Senate Square in the center of Helsinki is usually the starting point for visiting Finnish capital. Most of historic buildings and notable structures surround the square or in close proximity to it. German architect Carl Ludvig Engel (1778- 1840) was charged with planning several buildings in Helsinki as well as general layout of the city center. Senate Square has an enormous Cathedral on its Northern site, Helsinki University in the West and the Government Palace on the East side. Additionally you can see Sederholm House adjacent to the Senate Square. It was constructed in 1757 and considered to be oldest stone building in Helsinki.

 

 

 

Location: Kruunnunhaka, Helsinki

Trolley: 1, 1A, 2, 3B, 3T, 4, 7A, 7B

Bus: 16

 

 

 

Helsinki Cathedral and statue to Russian tsar Alexander II Liberator

 

At the North side of the Square at the base of staircase that leads to the Helsinki Cathedral you can see a statue dedicated to Alexander II the Liberator, Russian Emperor.
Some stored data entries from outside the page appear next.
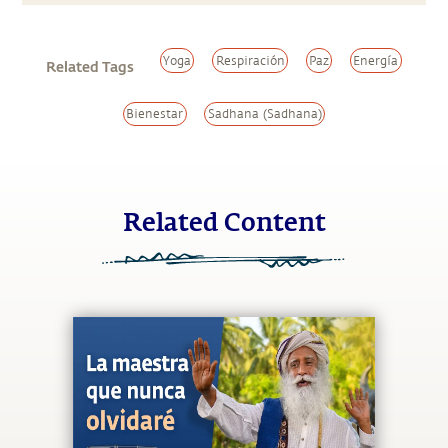
Yoga
Respiración
Paz
Energía
Related Tags
Bienestar
Sadhana (Sadhana)
Related Content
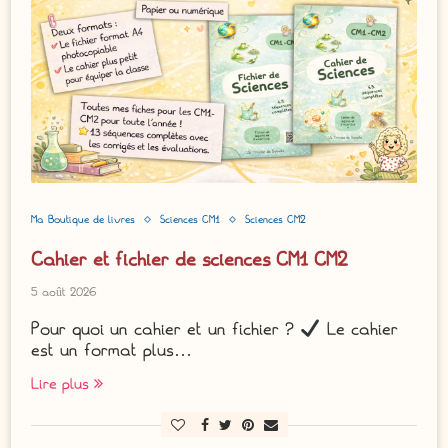
Ma Boutique de livres
Sciences CM1
Sciences CM2
Cahier et fichier de sciences CM1 CM2
5 août 2026
Pour quoi un cahier et un fichier ?
Le cahier
est un format plus…
Lire plus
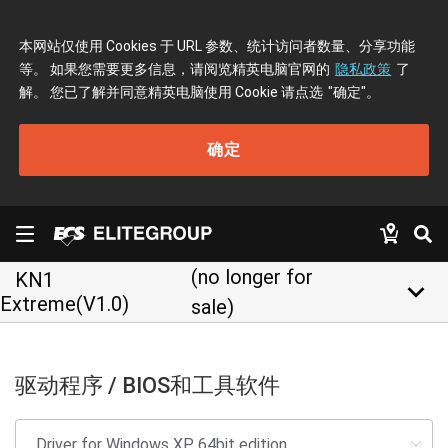
本网站仅使用 Cookies 于 URL 参数、统计访问者数量、分享功能
等。 如果您需要更多信息，请阅览精英电脑官网的
隐私政策
了
解。 您已了解并同意精英电脑使用 Cookie 请点选
"确定"
。
确定
(no longer for
KN1
keyboard_arrow_down
Extreme(V1.0)
sale)
驱动程序 / BIOS和工具软件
It was designed shortly after tragic death of one of the most liberal tsars in Russian history from the hands of the Revolutionaries. Finnish Diet (re- established by Emperor Alexander II in 1863) organized a contest in 1884 for best design. However the monument was unveiled only on 29 April (emperor's birthday) 1894. Statue of the Russian emperor stands on a pedestal with four figures that represent lux (light in Latin), pax (peace), labor (labour) and lex (law). The last statue of a woman is particularly famous. It was made by a sculpture J.L. Runeberg. It romantisized symbol of Finland. She holds a sword at one arm and a shield with Latin words lex (law) written at the other. Her had and back is covered by skins of animals and a lion of Finland stands behind her. The statue was so popular that two copies were made and placed in a House of the Estates at the main staircase, and another copy was placed in the Presidential Palace.